「機能再編」も、最終的に建設業者の供給過剰の改善につながらなければ意味がない。切り離された「機能」がうまく再編できるよな仕掛けをつくるなど、基盤作りが必要だ。
※初出表題「私見・ゼネコン再編論(19)―「機能再編」の基盤作り(1)」

「機能」が明確に分かれていた建設業

「企業再編」がダメなら「機能再編」―まるで語呂合わせのようだが、何か物事を推進しようとする時にキャッチフレーズは重要である。もともと建設産業の重層下請け構造は、“重層”という部分が過度でなければ、非常に機能的な構造と考えることができる。元請け業者が施工監理と資材・労務調達を受け持ち、設計・コンサルタント会社が設計業務、下請け業者が実際の施工と労務提供、資材メーカーが資材供給というように、「機能」分担が明確になっているからだ。

 しかし、建設需要が右肩上がりで増え続ける中で、元請け業者はあらゆる「機能」を内部に取り込み、ゼネコン(総合建設業者)として成長してきた。下請け施工業者も「協力会」という形で優良業者を囲い込んできたし、自ら設計機能やエンジニアリング機能も強化し、中には一部の施工機械や資材さえも自前で作ってきた。

 確かに微妙に違っているのは判るが、ほとんど似たような技術の開発に、ゼネコン各社がしのぎを削っている状況は、率直なところ大いなる無駄としか言いようがない。いまや贅肉と化してしまった余分な「機能」は、単に人を減らしてスリム化するのではなく、この際、丸ごと思い切って切り離しても良さそうである。

ゼネコンにエンジニアリング機能は必要か?

 「大手ゼネコンも、バブル崩壊後、挙って、エンジニアリング部門を将来的な収益の柱にしようと強化してきた。しかし、過当競争が続いてエンジニアリング部門のフィー(報酬)まで取れる状況ではない。このままでは、どこのエンジニアリング部門も食っていけなくなるのではないか」(有力ゼネコン幹部)。

 確かに、エンジニアリング機能は、クリーンルーム対応や電磁波対策など高度な提案を必要とする建物の受注には、戦略的な営業機能の一つである。しかし、どのゼネコンもエンジニアリング機能を持っている必要はない。むしろ、ゼネコンの内部にある限り、フィーを取りづらい状況が続く可能性は高いだろう。

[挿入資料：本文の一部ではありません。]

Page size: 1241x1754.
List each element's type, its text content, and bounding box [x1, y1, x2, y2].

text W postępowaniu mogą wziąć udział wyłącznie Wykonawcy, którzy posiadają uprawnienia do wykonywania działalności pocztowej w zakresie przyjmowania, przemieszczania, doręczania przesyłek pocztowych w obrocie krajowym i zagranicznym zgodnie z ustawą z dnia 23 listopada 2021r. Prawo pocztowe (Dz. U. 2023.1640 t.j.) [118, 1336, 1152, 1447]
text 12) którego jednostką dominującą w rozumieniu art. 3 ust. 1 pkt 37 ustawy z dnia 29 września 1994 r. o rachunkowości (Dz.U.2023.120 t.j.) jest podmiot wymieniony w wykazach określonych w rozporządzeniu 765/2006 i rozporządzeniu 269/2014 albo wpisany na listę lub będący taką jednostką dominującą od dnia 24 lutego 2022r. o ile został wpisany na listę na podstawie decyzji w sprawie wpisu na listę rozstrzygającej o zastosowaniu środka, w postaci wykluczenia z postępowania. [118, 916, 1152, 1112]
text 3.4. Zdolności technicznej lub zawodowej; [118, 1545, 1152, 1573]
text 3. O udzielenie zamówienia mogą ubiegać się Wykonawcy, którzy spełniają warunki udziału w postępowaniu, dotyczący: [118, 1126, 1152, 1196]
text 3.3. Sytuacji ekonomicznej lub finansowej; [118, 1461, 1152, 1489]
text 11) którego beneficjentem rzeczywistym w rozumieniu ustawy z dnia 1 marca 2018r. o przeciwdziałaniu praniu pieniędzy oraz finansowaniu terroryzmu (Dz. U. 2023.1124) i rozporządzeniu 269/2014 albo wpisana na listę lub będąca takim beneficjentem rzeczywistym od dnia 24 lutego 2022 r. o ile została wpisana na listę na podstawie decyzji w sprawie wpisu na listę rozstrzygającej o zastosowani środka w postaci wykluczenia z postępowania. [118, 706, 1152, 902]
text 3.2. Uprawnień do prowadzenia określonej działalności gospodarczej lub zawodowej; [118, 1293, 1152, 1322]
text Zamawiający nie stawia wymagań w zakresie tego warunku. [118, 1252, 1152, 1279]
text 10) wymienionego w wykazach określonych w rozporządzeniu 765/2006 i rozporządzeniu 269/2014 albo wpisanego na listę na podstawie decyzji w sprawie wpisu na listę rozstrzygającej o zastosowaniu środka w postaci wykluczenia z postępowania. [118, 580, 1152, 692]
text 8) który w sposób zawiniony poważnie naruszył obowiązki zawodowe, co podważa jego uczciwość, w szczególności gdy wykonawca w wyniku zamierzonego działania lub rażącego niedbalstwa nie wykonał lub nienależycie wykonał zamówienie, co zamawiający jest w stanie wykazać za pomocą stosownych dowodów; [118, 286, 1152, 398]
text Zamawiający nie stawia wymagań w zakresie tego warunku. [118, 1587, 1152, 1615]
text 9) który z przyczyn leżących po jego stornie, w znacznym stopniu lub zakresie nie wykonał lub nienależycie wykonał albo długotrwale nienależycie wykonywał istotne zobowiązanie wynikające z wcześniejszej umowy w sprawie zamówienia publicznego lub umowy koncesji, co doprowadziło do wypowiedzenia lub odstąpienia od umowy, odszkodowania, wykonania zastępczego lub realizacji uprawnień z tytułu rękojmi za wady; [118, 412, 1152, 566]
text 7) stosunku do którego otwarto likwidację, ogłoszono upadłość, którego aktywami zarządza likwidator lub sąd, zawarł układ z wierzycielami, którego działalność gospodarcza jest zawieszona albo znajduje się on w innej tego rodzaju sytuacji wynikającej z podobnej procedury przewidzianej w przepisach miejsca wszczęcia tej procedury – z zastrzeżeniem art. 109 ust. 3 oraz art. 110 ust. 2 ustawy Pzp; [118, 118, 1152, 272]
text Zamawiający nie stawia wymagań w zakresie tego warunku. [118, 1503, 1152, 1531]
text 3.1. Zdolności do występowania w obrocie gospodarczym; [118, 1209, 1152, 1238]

 もちろん、エンジニアリング部門を、分社化して食っていける保証はない。むしろ現状よりもっと食えなくなるかもしれない。それでもゼネコンの内部にいるよりは、身軽になったことで流動性が一気に高まるはずである。外資系やIT系を含めて他の企業も買収しやすくなるだろうし、商社がよく使う手法でA社とB社のエンジニアリング部門を事業統合するといった手法も適用できるだろう。(エンジニアリング部門を引き合いに出したのは仮定の議論で、もちろんゼネコンがエンジニアリング部門を分社化するという話は現時点ではない。念のため…)

機能再編で重層下請け構造の解消へ

 「機能再編」の狙いも、「企業再編」と同じで、最終的には建設業者の供給過剰の状態を改善し、健全な産業構造へと変換することにある。「企業」丸ごとでは動きようがなくても、「機能」単位なら再編もしやすくなるという発想だ。「機能再編」が進み、百貨店方式のゼネコンに対抗できる“専門店”も育てば、最終的には供給過剰も解消されると同時に、産業構造改革も実現できるという“一石二鳥”の欲張りなシナリオである。

 ただ、ゼネコンが、今後リストラで余分な「機能」を切り離した場合、そのままの状況では、さらに小さな建設業者が増殖するというだけの結果に終わる懸念がある。切り離された「機能」や「人材」がうまく融合したり、結合したりできるような仕掛けがどうしても必要になるだろう。

 加えて、売れる「機能」を切り離したあとの「残り部分」(はっきりいえば不良資産に近いようなもの)をうまく処理する仕掛けもあれば、機能再編もスムーズに進むのではないか。そんな無謀な考えは、次回、披露したい。